- [Required action 1]
Copy every line in the entries below that contains the string "chuông".

- [Source extract]

The only explanation he recieved was that anything issued by the gov't was property of the gov't forever and could not be legally resold. He asked why then do so many surplus stores operate around town unhindered? No answer to that, and still no return of the goods he lost. |
I think the policy almost guarantees unlawful seizure of private property without due process.
Many LE agencies derive a large part of their operating revenue from seizing private property and cash. It turns into a "prove you are innocent and you might get your stuff back." Eventually. 20 years ago, my Senior 18E had the fire department called to his house after a minor fire while he was TDY. The FD called the cops to report ammo cans in the garage. (If you were in the military and do not own at least one ammo can, you did something wrong.) The cops came by and asked his wife if they could search. She consented. (Mistake number two.) The answer, whether you are home or not is "Not without a warrant." During the search, the overenthusiastic and imaginative young LEOs found a black commercial parachute and some cash he kept at home. Both were seized under the presumption that the Golden Knights (who were not missing or looking for any of their parachute rigs) used black (and gold) canopies, and the cash was close enough to the suspect parachute that it might have been acquired from the sale of stolen military property. These charges were eventually dropped, but not until he got yanked back from a TDY, charged, dragged through the mud, hired a lawyer, and waited several months. Just because you wear a badge does not entitle you to violate the rights of American citizens, and allowing it to occur against certain people or groups of people because of suspicion should not be tolerated in this country. One day, it is drug owners, the next it is gun owners ("hey, this could have been used in a crime!") I do not believe our founding fathers would have allowed this abuse, and as Peregrino noted, specifically forbade it in the Bill of Rights. This is a very slippery slope. TR |
Forbes 9/29/2014
John Yoder and Brad Cates, who headed the Asset Forfeiture Office at the U.S. Department of Justice from 1983 to 1989, slammed civil forfeiture as a “complete corruption” and “fundamentally at odds with our judicial system and notions of fairness,” in an op-ed for The Washington Post. Thanks to civil forfeiture laws, police and prosecutors don’t need to charge someone with a crime to seize and keep their property. Yoder and Cates “were heavily involved in the creation of the asset forfeiture initiative at the Justice Department,” they write, but after seeing civil forfeiture become a “gross perversion of the status of government amid a free citizenry,” the two now believe it should be “abolished.”

- [Required action 2]
According to the civil forfeiture passage, during which years did John Yoder and Brad Cates head the Asset Forfeiture Office at the U.S. Department of Justice?

- [Supplied entries]
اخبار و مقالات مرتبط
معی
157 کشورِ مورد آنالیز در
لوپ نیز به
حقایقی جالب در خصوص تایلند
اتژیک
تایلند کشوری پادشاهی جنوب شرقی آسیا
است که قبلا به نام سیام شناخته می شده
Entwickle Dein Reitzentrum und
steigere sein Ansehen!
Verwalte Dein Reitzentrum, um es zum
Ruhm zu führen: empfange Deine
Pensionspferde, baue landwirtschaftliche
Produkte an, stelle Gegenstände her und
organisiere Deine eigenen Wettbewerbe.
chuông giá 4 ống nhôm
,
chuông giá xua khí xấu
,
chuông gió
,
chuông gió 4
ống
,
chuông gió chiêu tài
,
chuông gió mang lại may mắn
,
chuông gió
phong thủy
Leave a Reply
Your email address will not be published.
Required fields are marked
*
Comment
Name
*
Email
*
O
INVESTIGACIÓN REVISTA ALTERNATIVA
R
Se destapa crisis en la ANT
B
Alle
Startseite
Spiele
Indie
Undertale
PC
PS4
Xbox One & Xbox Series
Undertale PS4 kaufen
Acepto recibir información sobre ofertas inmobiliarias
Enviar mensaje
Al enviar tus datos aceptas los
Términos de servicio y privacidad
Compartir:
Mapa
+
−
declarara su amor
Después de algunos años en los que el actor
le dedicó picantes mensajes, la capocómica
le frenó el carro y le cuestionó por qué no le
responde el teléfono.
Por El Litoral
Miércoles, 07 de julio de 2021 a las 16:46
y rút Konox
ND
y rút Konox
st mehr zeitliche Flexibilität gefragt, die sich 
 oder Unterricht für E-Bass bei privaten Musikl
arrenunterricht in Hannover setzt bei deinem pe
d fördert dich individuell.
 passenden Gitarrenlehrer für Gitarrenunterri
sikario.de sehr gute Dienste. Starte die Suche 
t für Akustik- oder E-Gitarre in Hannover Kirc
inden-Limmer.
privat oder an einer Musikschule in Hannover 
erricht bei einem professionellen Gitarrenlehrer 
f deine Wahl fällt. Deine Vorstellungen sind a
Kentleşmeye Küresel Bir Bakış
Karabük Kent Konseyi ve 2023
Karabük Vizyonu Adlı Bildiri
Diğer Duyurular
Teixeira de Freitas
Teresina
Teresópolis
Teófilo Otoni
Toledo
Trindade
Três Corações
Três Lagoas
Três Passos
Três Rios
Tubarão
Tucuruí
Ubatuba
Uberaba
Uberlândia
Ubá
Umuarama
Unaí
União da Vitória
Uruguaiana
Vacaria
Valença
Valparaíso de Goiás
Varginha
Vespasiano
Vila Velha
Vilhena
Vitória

- [Response 1]
chuông giá 4 ống nhôm
chuông giá xua khí xấu
chuông gió
chuông gió 4
chuông gió chiêu tài
chuông gió mang lại may mắn
chuông gió

- [Response 2]
From 1983 to 1989.